- _WORK INSTRUCTIONS_
When a line below contains the string "from", show that line.
───── EXTRACTED MATERIAL ─────
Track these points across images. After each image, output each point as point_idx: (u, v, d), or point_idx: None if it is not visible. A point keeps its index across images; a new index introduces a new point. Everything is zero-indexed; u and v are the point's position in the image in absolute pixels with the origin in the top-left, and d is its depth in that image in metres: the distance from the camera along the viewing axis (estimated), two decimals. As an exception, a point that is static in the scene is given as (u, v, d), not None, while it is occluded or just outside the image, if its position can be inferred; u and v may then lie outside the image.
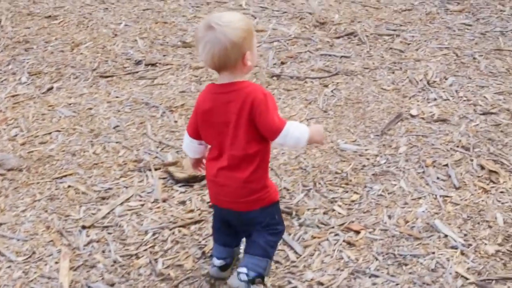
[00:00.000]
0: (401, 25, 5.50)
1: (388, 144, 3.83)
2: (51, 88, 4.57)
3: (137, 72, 4.80)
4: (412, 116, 4.12)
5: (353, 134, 3.98)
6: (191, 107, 4.24)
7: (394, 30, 5.40)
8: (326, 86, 4.51)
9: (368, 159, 3.76)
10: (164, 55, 5.04)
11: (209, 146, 2.51)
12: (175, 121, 4.11)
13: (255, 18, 5.65)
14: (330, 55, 4.92)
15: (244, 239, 2.74)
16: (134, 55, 5.03)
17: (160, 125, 4.07)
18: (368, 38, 5.26)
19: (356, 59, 4.89)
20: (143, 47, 5.16)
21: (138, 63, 4.91)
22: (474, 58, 4.88)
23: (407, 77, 4.62)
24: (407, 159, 3.69)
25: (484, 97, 4.33)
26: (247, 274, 2.49)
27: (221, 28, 2.22)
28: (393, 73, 4.70)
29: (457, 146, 3.80)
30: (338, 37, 5.26)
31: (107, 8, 6.01)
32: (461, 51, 4.99)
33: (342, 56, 4.95)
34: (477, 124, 4.02)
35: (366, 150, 3.80)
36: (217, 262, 2.67)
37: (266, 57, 4.88)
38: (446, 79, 4.59)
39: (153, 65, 4.88)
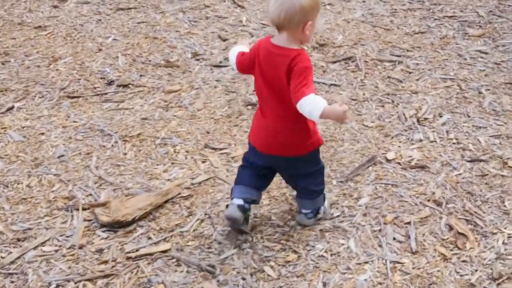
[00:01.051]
0: (408, 50, 5.02)
1: (349, 193, 3.40)
2: (12, 108, 4.35)
3: (105, 93, 4.51)
4: (388, 160, 3.68)
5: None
6: (147, 137, 4.08)
7: (399, 56, 4.94)
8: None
9: (320, 210, 3.26)
10: (141, 75, 4.74)
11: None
12: (124, 153, 3.80)
13: (253, 36, 5.23)
14: (319, 83, 4.52)
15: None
16: (109, 74, 4.76)
17: (107, 157, 3.77)
18: (367, 64, 4.83)
19: (346, 88, 4.47)
20: (122, 65, 4.87)
21: (110, 83, 4.62)
22: (480, 93, 4.38)
23: (397, 112, 4.15)
24: (365, 212, 3.26)
25: (478, 140, 3.84)
26: (310, 212, 3.08)
27: None
28: (382, 106, 4.24)
29: (428, 200, 3.35)
30: (335, 62, 4.86)
31: (100, 20, 5.76)
32: (467, 84, 4.50)
33: (331, 84, 4.56)
34: (460, 174, 3.55)
35: (321, 198, 3.32)
36: (237, 200, 2.89)
37: (249, 81, 4.46)
38: (441, 116, 4.11)
39: (125, 86, 4.58)
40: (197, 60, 4.96)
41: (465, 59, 4.89)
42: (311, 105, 2.52)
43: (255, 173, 2.92)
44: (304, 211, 3.04)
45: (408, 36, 5.30)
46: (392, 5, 5.92)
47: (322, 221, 3.24)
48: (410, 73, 4.75)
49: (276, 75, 2.59)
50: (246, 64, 2.79)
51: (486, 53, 4.99)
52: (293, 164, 2.87)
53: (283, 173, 3.02)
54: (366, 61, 4.90)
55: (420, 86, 4.56)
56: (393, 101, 4.32)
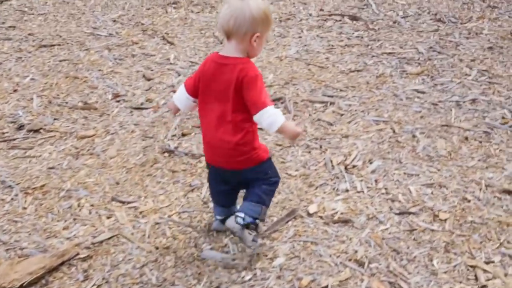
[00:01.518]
0: (341, 90, 4.76)
1: (264, 252, 3.07)
2: None
3: (14, 139, 4.18)
4: (309, 214, 3.37)
5: (226, 237, 3.19)
6: (51, 189, 3.76)
7: (331, 96, 4.68)
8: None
9: (230, 273, 3.03)
10: (55, 119, 4.42)
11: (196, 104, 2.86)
12: (24, 208, 3.46)
13: (180, 75, 4.94)
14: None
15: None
16: (21, 118, 4.41)
17: (5, 212, 3.47)
18: (297, 105, 4.54)
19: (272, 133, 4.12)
20: (36, 108, 4.54)
21: (20, 128, 4.27)
22: (414, 136, 4.12)
23: (324, 159, 3.84)
24: (279, 275, 2.96)
25: (408, 189, 3.57)
26: (243, 218, 2.86)
27: (250, 2, 2.57)
28: (309, 152, 3.95)
29: (350, 260, 3.06)
30: None
31: (20, 58, 5.43)
32: (401, 126, 4.22)
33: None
34: (386, 229, 3.28)
35: (233, 260, 3.01)
36: (218, 217, 3.10)
37: (169, 125, 4.14)
38: (371, 162, 3.84)
39: (36, 131, 4.25)
40: (117, 101, 4.65)
41: (401, 99, 4.65)
42: (271, 117, 2.64)
43: (219, 191, 3.07)
44: (238, 214, 2.91)
45: (343, 75, 5.05)
46: (329, 41, 5.69)
47: (229, 285, 2.89)
48: (341, 115, 4.49)
49: (225, 85, 2.67)
50: (194, 84, 2.84)
51: (424, 93, 4.75)
52: (238, 177, 2.94)
53: (232, 183, 3.02)
54: (296, 102, 4.62)
55: (351, 129, 4.27)
56: (321, 147, 4.04)
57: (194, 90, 2.84)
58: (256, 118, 2.68)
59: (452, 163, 3.88)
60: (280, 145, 4.11)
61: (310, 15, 6.28)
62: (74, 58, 5.44)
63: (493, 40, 5.69)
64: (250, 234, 2.99)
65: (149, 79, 4.96)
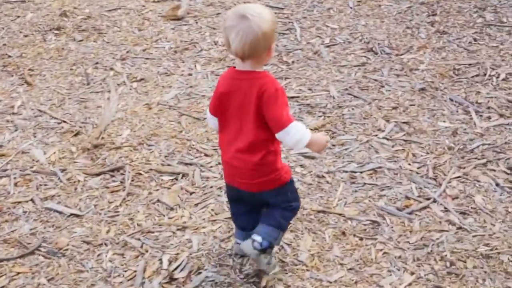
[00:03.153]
0: (206, 155, 3.99)
1: None
2: None
3: None
4: None
5: None
6: None
7: (189, 165, 3.90)
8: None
9: None
10: None
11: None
12: None
13: (17, 129, 4.10)
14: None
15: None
16: None
17: None
18: (138, 178, 3.74)
19: (90, 220, 3.17)
20: None
21: None
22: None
23: (137, 265, 2.72)
24: None
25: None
26: (260, 244, 2.74)
27: (255, 19, 2.43)
28: (122, 255, 2.91)
29: None
30: (98, 174, 3.79)
31: None
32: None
33: (71, 214, 3.30)
34: None
35: None
36: (238, 240, 2.94)
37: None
38: (199, 272, 2.70)
39: None
40: None
41: None
42: (297, 134, 2.53)
43: (238, 212, 2.93)
44: (255, 237, 2.74)
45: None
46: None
47: None
48: (191, 193, 3.39)
49: (244, 102, 2.55)
50: (214, 104, 2.70)
51: (312, 158, 3.71)
52: (257, 199, 2.80)
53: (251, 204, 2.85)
54: (140, 174, 3.56)
55: (194, 216, 3.29)
56: (142, 245, 2.91)
57: (216, 110, 2.68)
58: (279, 136, 2.55)
59: (310, 275, 2.97)
60: (88, 243, 2.95)
61: (215, 43, 5.13)
62: None
63: (429, 79, 4.54)
64: (265, 257, 2.84)
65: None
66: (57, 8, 5.95)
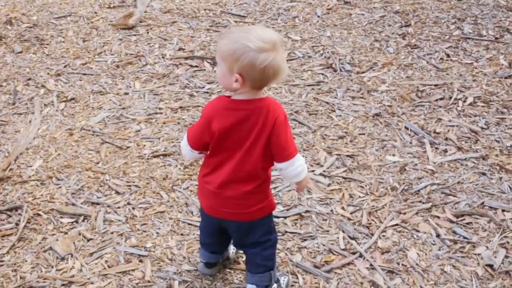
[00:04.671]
0: (117, 192, 3.56)
1: None
2: None
3: None
4: None
5: None
6: None
7: (96, 204, 3.52)
8: None
9: None
10: None
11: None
12: None
13: None
14: None
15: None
16: None
17: None
18: (36, 220, 3.42)
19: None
20: None
21: None
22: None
23: None
24: None
25: None
26: None
27: (277, 54, 2.28)
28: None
29: None
30: None
31: None
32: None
33: None
34: None
35: None
36: (204, 260, 2.89)
37: None
38: None
39: None
40: None
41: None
42: (301, 166, 2.47)
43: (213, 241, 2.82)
44: (249, 286, 2.71)
45: (141, 162, 3.56)
46: (163, 99, 4.53)
47: None
48: (88, 240, 3.02)
49: (249, 132, 2.38)
50: (201, 140, 2.48)
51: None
52: (243, 229, 2.63)
53: (233, 234, 2.71)
54: (38, 214, 3.25)
55: (79, 275, 2.75)
56: None
57: (201, 145, 2.49)
58: (281, 166, 2.44)
59: None
60: None
61: (163, 56, 4.76)
62: None
63: (387, 102, 4.12)
64: None
65: None
66: (4, 15, 5.60)
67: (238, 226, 2.63)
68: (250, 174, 2.48)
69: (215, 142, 2.45)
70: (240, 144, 2.43)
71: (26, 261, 3.07)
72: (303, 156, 3.43)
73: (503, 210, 3.30)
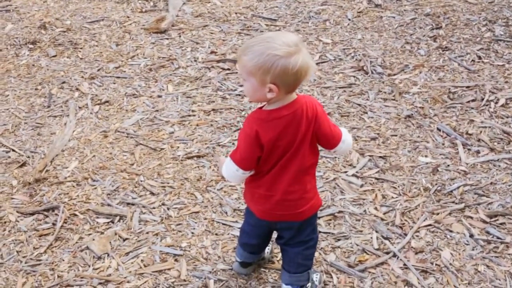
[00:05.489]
0: (152, 193, 3.53)
1: None
2: None
3: None
4: None
5: None
6: None
7: (131, 205, 3.54)
8: None
9: None
10: None
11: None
12: None
13: None
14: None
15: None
16: None
17: None
18: (72, 220, 3.48)
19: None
20: None
21: None
22: None
23: None
24: None
25: None
26: None
27: (304, 56, 2.31)
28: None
29: None
30: (32, 213, 3.62)
31: None
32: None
33: None
34: None
35: None
36: (239, 259, 2.94)
37: None
38: None
39: None
40: None
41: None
42: (348, 137, 2.55)
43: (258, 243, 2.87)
44: (285, 286, 2.76)
45: (175, 163, 3.58)
46: (195, 102, 4.61)
47: None
48: (124, 239, 3.03)
49: (295, 134, 2.42)
50: (254, 159, 2.47)
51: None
52: (294, 229, 2.67)
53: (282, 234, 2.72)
54: (75, 215, 3.29)
55: (115, 275, 2.83)
56: None
57: (253, 163, 2.48)
58: (338, 147, 2.52)
59: None
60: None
61: (195, 60, 4.82)
62: None
63: (419, 104, 4.14)
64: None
65: None
66: (39, 19, 5.70)
67: (289, 227, 2.67)
68: (305, 173, 2.53)
69: (266, 154, 2.46)
70: (290, 147, 2.46)
71: (63, 260, 3.12)
72: (332, 158, 3.48)
73: (537, 211, 3.29)
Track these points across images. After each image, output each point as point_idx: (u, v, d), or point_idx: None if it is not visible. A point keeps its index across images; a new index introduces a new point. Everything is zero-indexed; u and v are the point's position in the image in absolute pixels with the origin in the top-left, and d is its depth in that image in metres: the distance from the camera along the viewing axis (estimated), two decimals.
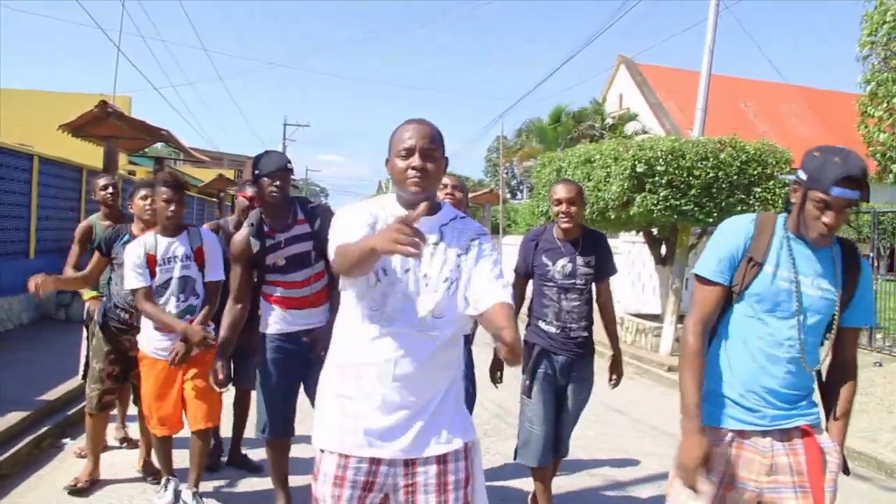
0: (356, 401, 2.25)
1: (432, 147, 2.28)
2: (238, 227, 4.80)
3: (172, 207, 4.15)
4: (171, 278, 4.17)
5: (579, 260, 4.05)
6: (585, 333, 4.09)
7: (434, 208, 2.38)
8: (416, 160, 2.24)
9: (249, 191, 4.86)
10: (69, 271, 5.01)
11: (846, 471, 2.55)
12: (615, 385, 4.31)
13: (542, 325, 4.11)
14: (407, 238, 1.86)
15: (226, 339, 3.89)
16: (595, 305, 4.23)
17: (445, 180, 4.27)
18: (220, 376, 3.83)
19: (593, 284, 4.15)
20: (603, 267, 4.14)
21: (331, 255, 2.25)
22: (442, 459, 2.28)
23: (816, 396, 2.58)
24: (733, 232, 2.54)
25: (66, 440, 5.63)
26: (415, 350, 2.24)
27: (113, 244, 4.53)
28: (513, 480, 5.00)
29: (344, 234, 2.24)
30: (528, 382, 4.09)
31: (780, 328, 2.45)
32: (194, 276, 4.23)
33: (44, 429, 5.52)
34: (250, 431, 4.53)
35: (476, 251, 2.35)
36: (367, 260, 2.05)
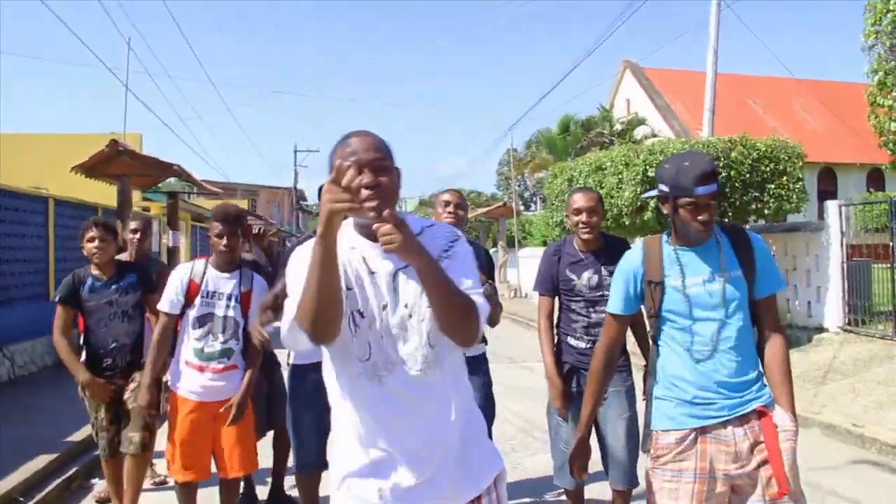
0: (372, 466, 2.02)
1: (380, 157, 1.97)
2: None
3: (225, 241, 3.94)
4: (212, 314, 3.93)
5: (604, 270, 3.84)
6: None
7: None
8: (366, 177, 1.91)
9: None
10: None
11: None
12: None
13: (571, 341, 3.92)
14: (339, 194, 1.72)
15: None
16: None
17: (447, 197, 4.18)
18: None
19: None
20: None
21: (284, 324, 1.97)
22: (476, 501, 2.10)
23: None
24: (623, 268, 2.81)
25: (95, 480, 5.62)
26: (421, 394, 2.00)
27: (79, 289, 4.39)
28: (543, 495, 4.95)
29: (295, 286, 1.98)
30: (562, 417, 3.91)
31: (703, 329, 2.61)
32: (238, 319, 3.97)
33: (72, 470, 5.53)
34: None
35: (451, 261, 2.07)
36: (326, 267, 1.80)
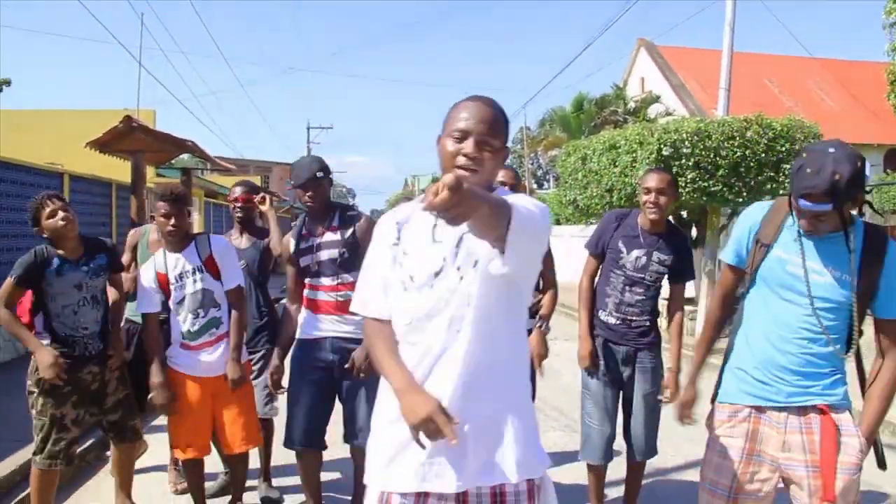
─────
- _EXERCISE RESULT_
Track these points across images. After each image, output each point as point_idx: (u, v, d), or point_idx: None if it is not visible. A point keeps its index across images; a new index introduces a new point. Everything is zero-indexed; u and v are the point's position in the image in absolute pixels with the origin in the top-left, and d is its depth in that image in metres: the distance from the camera along the viewing axis (estimated), two decimals. As an exception, a point that is static in the scene is given as (u, v, d), not None, while it is occluded or just outside the image, if its position can be inferred; u and v may then lie outside the image.
Track these points across images. After each image, output each point as point_idx: (u, v, d), or point_idx: None if it is not visible. A point keeps its index across images; a new index introduces a new point. Everything is zero-indexed; u and v are the point's position in the image in absolute pixels with the origin in the top-left, and d is its depth in that image in metres: the distance from the camera along the viewing axis (estimated), two decimals.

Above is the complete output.